── Exercise materials

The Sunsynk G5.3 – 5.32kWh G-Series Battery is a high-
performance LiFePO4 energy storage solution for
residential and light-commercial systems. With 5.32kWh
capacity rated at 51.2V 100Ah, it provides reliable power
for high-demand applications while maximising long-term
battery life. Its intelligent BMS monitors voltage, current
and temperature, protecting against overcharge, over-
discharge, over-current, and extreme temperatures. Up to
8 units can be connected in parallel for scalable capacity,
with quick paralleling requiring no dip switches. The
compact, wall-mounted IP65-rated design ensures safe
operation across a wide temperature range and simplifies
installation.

────
── Exercise materials

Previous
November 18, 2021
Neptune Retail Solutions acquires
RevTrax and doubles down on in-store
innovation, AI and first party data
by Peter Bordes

────
── Exercise materials

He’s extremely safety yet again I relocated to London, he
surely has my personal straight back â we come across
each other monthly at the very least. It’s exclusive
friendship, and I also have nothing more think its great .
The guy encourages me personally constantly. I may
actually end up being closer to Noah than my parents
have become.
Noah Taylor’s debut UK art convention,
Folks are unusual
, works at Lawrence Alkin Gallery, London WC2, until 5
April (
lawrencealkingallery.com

────

■ What is required
Once you find the line with "Folks are unusual" in the entries above, output it and each line after it up to and including the line with "lawrencealkingallery.com", and nothing else.

■ Written answer
Folks are unusual
, works at Lawrence Alkin Gallery, London WC2, until 5
April (
lawrencealkingallery.com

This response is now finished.